Excerpt to read:
▽
ECDSA is a signature algorithm derived from ECC (elliptic curve cryptography). So in a way encryption even "came first".

Asymmetric encryption is very inperformant though. You could in principle use common schemes like Cipher-Block-Chaining (CBC) to encrypt large files asymmetrically, but the gains do not justify the means.

What is typically done (eg in email encryption) is to encrypt the data symmetrically (eg with AES-CBC) with a random key, encrypt the key asymmetrically with the ECC key and prepend it to the encrypted data.
△
Goals:
- 1) According to the excerpt on elliptic curve encryption, what algorithm is ECDSA derived from?
- 2) Carry the excerpt on elliptic curve encryption forward from its last sentence.
The entries that come next are separate material and have nothing to do with the excerpt above.

Material shown:
▽
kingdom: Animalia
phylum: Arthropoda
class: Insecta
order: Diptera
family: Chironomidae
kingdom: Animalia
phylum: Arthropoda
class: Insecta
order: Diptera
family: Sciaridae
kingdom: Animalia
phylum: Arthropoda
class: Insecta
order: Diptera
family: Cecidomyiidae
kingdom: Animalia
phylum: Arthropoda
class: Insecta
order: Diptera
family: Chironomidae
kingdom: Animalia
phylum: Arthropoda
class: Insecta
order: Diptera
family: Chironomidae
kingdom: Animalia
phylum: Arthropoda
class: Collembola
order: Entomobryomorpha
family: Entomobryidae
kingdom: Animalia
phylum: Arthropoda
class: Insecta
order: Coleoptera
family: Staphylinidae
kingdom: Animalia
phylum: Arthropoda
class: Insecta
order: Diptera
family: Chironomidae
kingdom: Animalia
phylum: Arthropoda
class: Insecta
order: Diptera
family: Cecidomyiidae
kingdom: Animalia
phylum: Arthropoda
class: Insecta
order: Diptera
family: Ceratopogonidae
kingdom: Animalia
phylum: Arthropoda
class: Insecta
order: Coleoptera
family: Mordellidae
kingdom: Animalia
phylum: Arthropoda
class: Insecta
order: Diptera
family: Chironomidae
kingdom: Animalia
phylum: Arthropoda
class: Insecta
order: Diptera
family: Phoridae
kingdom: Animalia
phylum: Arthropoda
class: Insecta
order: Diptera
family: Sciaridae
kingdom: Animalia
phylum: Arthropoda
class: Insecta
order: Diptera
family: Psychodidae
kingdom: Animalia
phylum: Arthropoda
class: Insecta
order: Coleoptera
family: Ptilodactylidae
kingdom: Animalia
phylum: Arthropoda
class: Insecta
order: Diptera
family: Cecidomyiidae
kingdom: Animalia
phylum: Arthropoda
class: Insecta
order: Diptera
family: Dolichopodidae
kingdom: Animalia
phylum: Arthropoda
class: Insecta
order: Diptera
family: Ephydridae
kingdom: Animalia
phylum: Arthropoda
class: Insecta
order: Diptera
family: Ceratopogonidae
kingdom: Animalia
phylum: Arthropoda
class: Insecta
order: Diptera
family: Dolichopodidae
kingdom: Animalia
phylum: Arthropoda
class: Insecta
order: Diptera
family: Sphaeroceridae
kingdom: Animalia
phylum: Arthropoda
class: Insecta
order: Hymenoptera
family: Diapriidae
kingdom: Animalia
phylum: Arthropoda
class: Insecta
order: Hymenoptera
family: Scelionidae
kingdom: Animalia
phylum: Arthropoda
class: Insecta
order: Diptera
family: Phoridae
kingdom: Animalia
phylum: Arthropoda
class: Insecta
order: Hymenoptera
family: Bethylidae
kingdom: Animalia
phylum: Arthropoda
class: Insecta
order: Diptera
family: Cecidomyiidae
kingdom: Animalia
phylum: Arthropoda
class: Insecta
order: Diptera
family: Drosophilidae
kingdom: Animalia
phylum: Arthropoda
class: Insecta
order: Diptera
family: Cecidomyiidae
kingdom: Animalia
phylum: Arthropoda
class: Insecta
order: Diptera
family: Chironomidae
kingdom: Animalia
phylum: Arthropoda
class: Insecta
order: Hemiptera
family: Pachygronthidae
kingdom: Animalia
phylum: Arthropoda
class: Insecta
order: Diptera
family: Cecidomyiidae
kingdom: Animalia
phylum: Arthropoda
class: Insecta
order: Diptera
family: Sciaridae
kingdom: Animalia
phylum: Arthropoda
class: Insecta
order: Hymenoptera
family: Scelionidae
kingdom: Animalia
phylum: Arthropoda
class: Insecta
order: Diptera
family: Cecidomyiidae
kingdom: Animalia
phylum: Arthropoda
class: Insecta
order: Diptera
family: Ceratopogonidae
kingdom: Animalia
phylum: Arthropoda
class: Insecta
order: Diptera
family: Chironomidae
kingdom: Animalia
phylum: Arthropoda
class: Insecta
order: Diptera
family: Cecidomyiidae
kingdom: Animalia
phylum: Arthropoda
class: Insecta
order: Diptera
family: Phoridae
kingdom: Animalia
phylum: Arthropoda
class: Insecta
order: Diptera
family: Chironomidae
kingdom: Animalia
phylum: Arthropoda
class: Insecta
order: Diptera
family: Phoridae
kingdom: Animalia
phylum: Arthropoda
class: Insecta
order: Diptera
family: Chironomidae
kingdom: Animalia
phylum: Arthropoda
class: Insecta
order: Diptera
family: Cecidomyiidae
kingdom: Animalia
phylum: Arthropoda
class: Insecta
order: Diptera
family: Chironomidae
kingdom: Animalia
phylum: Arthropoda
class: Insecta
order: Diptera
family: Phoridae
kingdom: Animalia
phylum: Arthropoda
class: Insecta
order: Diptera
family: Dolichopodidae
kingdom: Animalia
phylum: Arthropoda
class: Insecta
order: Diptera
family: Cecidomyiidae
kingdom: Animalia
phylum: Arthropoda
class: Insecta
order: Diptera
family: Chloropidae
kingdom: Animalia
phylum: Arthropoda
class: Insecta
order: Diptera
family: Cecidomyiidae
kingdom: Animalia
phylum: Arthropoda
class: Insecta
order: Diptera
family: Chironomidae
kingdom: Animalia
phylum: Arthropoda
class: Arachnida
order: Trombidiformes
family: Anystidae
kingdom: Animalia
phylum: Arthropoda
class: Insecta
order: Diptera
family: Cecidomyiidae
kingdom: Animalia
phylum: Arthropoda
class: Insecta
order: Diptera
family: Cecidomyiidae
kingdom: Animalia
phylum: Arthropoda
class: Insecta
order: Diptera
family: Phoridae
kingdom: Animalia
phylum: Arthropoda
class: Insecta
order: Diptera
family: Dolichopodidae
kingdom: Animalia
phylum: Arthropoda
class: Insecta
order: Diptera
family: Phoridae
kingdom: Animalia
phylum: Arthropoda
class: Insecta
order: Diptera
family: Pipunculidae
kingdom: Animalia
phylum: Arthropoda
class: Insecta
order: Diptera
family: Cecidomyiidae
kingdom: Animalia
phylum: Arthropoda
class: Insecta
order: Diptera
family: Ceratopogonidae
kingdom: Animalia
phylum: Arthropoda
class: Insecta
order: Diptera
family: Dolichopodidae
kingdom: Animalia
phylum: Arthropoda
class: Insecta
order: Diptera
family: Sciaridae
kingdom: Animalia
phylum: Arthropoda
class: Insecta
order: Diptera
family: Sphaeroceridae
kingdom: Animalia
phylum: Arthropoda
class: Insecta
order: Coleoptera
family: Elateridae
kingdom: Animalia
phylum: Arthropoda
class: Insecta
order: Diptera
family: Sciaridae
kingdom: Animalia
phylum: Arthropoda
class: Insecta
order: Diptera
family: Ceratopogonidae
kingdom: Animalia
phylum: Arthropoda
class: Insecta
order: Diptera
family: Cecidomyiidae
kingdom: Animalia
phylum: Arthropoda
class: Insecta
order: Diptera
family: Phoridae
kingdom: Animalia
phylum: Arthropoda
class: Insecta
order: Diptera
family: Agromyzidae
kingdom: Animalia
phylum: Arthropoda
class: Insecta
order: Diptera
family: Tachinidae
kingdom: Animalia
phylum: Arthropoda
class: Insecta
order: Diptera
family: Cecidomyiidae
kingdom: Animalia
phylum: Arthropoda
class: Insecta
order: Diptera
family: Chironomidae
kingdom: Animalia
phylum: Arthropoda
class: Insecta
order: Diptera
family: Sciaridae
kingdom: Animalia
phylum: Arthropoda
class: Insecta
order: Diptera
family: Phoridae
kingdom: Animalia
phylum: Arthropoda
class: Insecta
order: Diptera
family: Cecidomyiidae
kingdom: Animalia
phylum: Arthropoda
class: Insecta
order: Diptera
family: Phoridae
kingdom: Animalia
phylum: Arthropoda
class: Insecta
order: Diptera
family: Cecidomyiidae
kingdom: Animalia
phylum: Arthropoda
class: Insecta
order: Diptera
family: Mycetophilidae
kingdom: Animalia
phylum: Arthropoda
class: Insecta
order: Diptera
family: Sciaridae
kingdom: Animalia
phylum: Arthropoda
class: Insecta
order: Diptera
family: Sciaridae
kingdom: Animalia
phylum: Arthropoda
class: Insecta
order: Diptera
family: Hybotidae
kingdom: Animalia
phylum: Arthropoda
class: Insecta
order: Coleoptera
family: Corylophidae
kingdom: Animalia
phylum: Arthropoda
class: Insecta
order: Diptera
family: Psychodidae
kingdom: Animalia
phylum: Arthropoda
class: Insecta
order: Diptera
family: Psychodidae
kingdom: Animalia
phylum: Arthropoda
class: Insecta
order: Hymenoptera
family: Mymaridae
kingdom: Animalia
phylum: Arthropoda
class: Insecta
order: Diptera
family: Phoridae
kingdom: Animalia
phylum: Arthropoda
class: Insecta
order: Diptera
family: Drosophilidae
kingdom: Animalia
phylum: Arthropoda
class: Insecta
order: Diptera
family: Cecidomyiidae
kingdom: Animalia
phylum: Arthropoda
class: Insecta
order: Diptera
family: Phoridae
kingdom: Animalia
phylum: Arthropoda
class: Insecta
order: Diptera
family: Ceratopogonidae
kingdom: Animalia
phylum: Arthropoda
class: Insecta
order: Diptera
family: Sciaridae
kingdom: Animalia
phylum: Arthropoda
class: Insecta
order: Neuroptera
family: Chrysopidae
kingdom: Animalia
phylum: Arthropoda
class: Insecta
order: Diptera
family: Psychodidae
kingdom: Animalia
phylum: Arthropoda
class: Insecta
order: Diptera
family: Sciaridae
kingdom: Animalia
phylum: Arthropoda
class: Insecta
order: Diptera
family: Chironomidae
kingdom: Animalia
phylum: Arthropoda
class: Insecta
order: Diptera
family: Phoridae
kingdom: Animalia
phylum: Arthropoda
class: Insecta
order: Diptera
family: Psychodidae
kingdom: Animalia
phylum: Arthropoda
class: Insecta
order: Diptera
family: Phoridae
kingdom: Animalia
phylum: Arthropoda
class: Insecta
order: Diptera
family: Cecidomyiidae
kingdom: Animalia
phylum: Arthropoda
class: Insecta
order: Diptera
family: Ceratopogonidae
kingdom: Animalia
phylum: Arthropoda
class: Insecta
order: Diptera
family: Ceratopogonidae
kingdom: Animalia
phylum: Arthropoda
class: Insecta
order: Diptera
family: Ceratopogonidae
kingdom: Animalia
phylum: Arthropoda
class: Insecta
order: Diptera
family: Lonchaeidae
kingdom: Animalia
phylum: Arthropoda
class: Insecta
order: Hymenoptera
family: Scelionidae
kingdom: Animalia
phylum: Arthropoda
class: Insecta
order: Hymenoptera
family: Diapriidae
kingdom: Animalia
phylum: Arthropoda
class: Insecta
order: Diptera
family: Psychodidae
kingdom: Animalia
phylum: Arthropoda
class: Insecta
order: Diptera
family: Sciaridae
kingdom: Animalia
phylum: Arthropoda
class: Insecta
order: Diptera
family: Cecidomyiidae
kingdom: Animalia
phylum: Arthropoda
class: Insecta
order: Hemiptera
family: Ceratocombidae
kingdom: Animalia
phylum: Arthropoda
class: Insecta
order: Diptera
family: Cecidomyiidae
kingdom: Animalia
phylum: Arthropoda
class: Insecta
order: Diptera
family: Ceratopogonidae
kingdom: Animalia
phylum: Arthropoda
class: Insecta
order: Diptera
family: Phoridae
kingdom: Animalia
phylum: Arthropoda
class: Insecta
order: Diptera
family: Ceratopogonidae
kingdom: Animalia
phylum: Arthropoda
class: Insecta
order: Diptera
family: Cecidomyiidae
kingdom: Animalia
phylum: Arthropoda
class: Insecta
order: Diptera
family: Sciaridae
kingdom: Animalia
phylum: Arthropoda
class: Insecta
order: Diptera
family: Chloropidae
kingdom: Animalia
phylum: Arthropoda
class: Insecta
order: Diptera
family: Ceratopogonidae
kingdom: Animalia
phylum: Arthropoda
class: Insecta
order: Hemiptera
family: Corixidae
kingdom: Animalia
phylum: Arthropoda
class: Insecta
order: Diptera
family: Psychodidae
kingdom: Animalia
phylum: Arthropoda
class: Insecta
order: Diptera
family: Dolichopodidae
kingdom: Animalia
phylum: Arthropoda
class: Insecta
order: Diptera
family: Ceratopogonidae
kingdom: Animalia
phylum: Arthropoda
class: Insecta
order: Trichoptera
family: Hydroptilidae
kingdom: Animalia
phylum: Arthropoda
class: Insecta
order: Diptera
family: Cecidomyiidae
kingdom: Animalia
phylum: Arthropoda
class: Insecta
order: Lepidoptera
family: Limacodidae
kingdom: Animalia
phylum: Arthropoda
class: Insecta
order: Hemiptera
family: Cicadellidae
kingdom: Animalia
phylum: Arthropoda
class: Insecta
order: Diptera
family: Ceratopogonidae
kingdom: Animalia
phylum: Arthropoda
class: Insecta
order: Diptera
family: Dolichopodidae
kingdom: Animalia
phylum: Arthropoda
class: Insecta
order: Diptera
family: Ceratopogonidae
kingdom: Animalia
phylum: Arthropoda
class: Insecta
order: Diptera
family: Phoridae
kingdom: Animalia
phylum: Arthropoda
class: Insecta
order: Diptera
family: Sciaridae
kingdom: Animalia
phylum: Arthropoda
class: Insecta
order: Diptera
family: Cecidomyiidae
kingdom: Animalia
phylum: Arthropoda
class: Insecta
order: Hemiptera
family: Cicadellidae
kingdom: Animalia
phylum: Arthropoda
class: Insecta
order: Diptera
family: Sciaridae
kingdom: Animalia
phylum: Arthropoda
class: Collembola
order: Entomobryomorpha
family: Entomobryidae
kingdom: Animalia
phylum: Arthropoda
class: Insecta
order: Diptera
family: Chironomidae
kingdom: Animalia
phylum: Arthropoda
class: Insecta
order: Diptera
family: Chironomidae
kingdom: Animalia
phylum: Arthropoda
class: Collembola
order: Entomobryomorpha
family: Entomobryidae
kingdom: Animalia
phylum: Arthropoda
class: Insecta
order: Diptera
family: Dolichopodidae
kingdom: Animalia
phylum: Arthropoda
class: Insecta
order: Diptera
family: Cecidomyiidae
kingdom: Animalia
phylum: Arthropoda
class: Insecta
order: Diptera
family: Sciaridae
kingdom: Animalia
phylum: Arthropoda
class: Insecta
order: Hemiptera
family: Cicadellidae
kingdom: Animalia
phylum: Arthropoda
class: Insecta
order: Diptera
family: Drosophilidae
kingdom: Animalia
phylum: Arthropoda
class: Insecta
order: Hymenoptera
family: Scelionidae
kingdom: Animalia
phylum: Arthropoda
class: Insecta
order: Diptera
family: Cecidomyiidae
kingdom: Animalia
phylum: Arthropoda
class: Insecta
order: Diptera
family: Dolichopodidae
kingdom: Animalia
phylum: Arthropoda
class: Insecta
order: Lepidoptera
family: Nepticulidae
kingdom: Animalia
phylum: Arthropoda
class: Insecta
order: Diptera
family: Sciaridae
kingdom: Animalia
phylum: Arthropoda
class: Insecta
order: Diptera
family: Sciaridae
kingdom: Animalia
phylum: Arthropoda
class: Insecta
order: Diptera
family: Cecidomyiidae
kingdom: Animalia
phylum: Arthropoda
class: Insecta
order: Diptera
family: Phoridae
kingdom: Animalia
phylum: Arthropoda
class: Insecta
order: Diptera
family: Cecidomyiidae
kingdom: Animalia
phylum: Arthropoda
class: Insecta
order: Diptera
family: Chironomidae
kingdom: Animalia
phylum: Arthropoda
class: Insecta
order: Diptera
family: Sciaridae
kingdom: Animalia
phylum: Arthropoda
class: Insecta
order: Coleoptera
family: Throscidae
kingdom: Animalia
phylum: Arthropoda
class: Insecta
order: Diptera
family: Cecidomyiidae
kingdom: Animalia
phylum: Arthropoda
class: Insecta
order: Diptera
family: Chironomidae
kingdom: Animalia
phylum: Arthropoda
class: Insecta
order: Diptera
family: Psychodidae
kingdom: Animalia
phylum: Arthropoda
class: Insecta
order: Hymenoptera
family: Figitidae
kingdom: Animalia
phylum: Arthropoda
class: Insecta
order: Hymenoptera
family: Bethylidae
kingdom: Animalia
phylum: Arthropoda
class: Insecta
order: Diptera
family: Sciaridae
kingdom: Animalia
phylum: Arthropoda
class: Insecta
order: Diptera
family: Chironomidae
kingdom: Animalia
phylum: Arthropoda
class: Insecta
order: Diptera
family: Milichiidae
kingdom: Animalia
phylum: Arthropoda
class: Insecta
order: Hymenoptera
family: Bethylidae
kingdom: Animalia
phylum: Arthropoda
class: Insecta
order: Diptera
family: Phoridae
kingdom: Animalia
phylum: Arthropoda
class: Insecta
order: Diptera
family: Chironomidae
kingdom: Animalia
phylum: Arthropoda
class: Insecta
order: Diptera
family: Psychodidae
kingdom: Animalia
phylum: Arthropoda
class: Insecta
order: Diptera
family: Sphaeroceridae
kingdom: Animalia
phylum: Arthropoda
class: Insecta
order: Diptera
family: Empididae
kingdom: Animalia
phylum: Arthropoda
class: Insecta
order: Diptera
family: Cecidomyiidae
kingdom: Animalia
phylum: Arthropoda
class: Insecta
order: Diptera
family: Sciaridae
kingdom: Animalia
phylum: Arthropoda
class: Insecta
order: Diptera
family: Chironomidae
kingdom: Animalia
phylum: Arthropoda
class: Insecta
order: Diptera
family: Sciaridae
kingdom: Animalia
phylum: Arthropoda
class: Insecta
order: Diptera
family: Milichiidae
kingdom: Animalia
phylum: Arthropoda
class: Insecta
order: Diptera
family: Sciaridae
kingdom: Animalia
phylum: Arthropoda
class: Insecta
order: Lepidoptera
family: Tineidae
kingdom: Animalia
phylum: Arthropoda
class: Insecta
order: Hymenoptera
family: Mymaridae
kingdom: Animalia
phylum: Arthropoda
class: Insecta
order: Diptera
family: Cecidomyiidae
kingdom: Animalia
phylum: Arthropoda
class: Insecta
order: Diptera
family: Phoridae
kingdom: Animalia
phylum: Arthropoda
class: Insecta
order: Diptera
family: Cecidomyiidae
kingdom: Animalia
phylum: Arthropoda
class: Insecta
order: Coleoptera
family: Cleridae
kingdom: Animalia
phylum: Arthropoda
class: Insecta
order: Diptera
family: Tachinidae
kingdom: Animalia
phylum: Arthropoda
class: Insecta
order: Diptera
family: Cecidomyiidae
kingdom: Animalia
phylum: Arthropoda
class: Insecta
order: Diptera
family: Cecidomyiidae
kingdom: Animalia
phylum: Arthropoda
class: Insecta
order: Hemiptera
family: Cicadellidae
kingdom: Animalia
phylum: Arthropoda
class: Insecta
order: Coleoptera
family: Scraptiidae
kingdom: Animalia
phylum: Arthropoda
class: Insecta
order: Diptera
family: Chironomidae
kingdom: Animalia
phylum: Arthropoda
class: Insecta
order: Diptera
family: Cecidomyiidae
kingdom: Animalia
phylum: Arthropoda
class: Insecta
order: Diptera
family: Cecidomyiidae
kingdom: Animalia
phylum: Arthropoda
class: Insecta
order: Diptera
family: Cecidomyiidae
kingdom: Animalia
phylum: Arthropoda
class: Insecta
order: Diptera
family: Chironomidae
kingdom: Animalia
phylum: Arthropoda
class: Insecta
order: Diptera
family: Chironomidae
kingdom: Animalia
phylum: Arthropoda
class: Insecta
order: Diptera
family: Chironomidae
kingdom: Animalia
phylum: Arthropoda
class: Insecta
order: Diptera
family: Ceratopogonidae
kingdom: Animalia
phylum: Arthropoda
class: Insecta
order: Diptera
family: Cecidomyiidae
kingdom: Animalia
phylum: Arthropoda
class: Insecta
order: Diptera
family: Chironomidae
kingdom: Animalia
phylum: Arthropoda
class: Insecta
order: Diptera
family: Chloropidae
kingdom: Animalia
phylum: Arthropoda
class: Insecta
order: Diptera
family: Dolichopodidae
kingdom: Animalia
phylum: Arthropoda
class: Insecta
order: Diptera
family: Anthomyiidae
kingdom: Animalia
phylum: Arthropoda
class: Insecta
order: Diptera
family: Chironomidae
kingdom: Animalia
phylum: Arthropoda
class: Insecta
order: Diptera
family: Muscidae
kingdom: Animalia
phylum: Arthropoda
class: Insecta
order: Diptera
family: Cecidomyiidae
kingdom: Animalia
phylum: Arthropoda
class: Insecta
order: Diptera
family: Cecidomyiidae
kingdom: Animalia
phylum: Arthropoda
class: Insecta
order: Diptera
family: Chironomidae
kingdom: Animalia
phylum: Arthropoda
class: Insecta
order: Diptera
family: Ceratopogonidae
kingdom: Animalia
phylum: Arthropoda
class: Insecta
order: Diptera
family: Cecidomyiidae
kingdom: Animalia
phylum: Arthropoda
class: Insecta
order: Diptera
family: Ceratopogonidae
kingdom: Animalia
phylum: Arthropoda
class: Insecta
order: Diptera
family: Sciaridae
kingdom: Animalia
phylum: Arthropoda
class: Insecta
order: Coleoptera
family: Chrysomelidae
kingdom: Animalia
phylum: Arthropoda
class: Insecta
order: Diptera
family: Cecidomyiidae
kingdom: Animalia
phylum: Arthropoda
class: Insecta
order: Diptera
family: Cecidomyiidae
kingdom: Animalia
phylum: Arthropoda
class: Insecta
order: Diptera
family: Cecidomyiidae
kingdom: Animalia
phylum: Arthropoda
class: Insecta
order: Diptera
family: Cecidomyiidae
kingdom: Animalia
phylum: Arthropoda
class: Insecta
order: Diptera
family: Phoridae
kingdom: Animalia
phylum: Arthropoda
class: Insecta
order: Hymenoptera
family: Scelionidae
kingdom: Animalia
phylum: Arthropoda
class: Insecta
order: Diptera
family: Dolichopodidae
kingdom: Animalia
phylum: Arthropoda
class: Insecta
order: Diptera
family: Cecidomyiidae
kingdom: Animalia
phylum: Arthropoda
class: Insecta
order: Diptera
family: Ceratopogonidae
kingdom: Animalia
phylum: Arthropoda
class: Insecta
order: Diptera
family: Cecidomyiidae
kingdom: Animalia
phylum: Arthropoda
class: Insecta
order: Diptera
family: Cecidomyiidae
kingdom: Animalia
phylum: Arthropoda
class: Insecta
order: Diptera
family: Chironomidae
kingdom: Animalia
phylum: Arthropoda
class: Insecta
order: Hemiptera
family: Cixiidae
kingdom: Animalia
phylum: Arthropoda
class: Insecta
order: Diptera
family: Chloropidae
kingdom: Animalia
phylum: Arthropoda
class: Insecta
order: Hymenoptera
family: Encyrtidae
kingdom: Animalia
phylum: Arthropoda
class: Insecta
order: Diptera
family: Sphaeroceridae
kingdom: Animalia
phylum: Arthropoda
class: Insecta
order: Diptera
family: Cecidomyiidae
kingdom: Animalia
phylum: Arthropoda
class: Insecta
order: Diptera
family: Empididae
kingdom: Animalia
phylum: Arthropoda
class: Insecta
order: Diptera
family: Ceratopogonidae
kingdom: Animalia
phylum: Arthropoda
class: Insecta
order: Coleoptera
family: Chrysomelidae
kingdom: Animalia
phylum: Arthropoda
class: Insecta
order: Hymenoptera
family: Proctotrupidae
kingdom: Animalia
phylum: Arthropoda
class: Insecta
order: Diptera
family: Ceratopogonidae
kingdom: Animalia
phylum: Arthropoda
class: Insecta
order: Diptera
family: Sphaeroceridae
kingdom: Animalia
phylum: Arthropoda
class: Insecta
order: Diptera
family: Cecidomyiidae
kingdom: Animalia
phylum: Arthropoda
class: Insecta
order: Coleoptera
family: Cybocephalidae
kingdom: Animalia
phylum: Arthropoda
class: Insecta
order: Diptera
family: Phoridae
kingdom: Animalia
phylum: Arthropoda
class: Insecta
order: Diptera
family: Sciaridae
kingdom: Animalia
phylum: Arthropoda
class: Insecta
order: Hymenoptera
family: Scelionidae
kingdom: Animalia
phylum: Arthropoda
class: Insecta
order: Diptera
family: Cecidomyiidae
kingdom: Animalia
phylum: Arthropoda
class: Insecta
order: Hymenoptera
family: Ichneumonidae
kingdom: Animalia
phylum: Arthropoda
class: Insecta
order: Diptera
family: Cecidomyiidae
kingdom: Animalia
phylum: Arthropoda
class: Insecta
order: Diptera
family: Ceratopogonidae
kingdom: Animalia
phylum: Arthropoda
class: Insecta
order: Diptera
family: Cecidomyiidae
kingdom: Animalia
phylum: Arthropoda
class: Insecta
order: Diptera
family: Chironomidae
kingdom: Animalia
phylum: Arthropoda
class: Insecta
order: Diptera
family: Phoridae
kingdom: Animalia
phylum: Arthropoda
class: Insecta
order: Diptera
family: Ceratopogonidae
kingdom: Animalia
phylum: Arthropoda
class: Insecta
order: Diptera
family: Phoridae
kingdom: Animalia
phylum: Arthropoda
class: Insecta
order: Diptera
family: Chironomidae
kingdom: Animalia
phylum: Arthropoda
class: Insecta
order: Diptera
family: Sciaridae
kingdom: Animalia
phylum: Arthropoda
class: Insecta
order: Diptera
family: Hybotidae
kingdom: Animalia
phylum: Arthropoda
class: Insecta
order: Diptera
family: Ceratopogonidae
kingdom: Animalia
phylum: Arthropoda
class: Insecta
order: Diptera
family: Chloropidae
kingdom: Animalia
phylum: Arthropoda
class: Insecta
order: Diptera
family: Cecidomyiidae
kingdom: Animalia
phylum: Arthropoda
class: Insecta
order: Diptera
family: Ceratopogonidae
△
Answers provided:
- 1) Elliptic curve cryptography (ECC).

- 2)
But then again there is the question of why you would want to do this. If the private key is stored on the computer unencrypted, then you could just as well create a random keyfile and use it to encrypt and decrypt whatever you wanted to store. As long as no other computer knows this keyfile only this one machine will be able to decrypt the data. The big advantage of asymmetric encryptions like ECC is that the person encrypting the data need not know the key that is used to decrypt. In fact the key used for encryption can be public (thus the name public key ;) ). Anybody who knows this public key can encrypt data that only the person / machine with the right private key will be able to decrypt. Unless you need this behaviour I would advice you to simply use a keyfile.


In order to encrypt with ECC you have to take a look at El-Gamal. As mentioned above, ECIES is a common way to do it but it is based on symmetric keys and it forces both sides to agree on the key while the idea with PKI encryption is that one can publish his public key so anyone can send data that can be read only by the publisher.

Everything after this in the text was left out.